### [TASK TO COMPLETE]
Write out, word for word, every line from the one containing "[1019,260,1105,278] [619,282,763,300] [(+head" through the last line of the records below, both ends included.

Records excerpted from a collection:
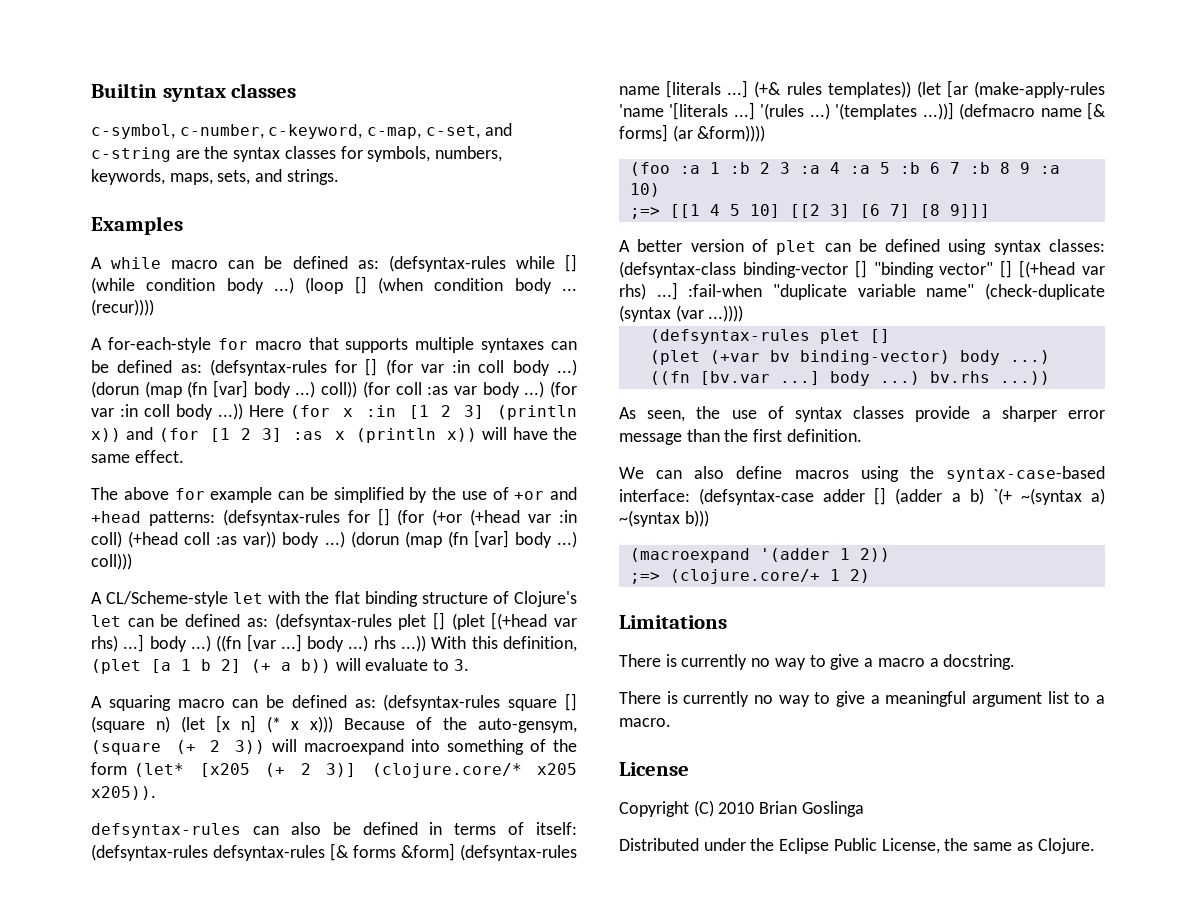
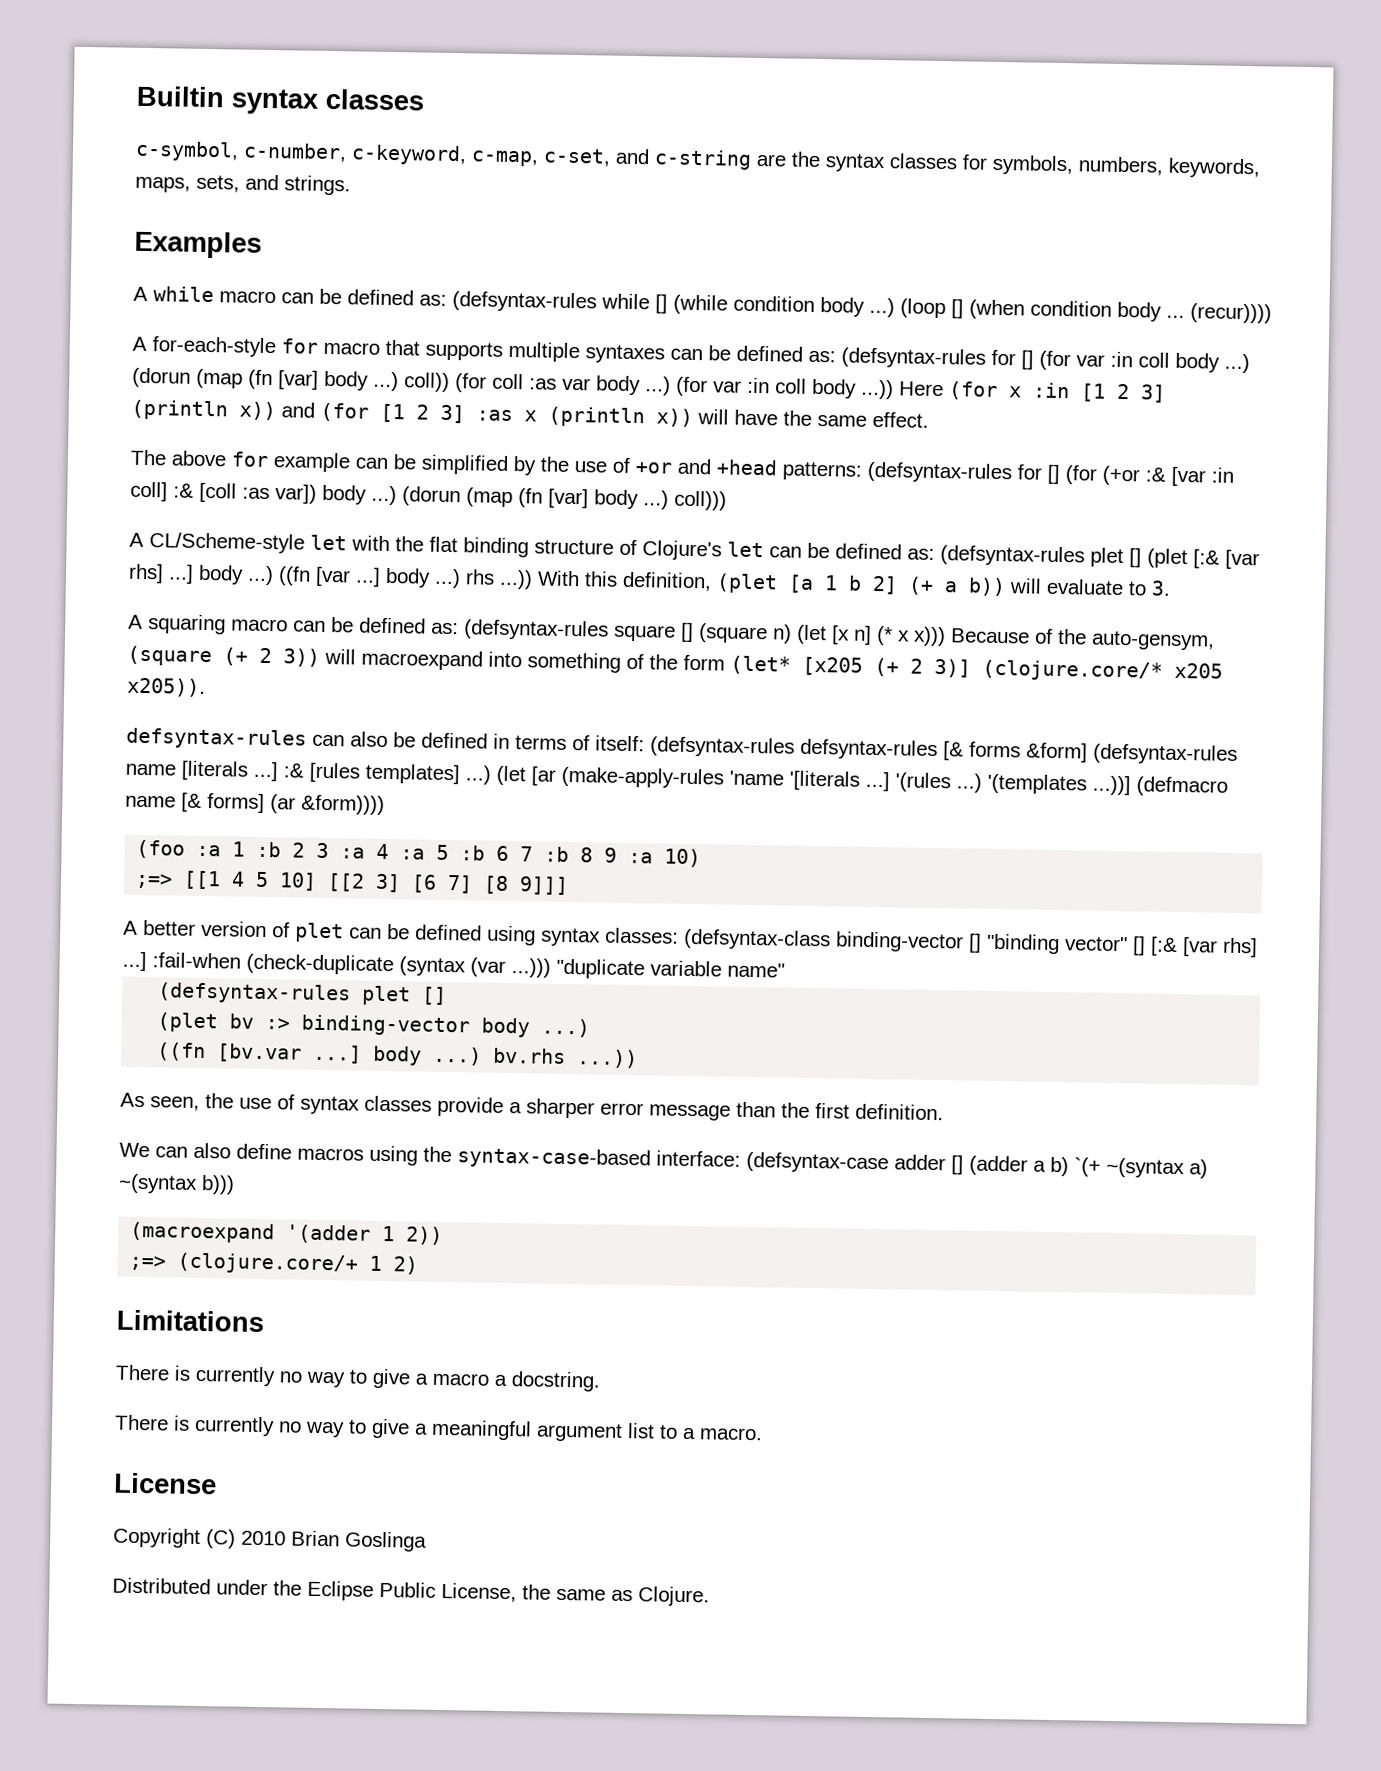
[470,509,578,526] [91,531,277,548] (+head var :in coll) (+head coll :as var)) -> [1145,466,1234,487] [130,481,317,504] :& [var :in coll] :& [coll :as var])
[491,612,577,630] [91,635,118,652] [(+head var rhs) -> [1193,549,1260,570] [128,563,164,584] [:& [var rhs]
[754,81,911,98] (+& rules templates)) -> [283,762,491,785] :& [rules templates] ...)
[1019,260,1105,278] [619,282,763,300] [(+head var rhs) ...] :fail-when -> [1150,936,1258,958] [122,951,551,978] [:& [var rhs] ...] :fail-when (check-duplicate (syntax (var ...)))
[985,283,1105,300] [619,305,744,322] (check-duplicate (syntax (var ...)))) -> (785, 970) none
[709,350,950,365] (+var bv binding-vector) -> [229,1013,471,1037] bv :> binding-vector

### [WRITTEN SOLUTION]
[1019,260,1105,278] [619,282,763,300] [(+head var rhs) ...] :fail-when -> [1150,936,1258,958] [122,951,551,978] [:& [var rhs] ...] :fail-when (check-duplicate (syntax (var ...)))
[985,283,1105,300] [619,305,744,322] (check-duplicate (syntax (var ...)))) -> (785, 970) none
[709,350,950,365] (+var bv binding-vector) -> [229,1013,471,1037] bv :> binding-vector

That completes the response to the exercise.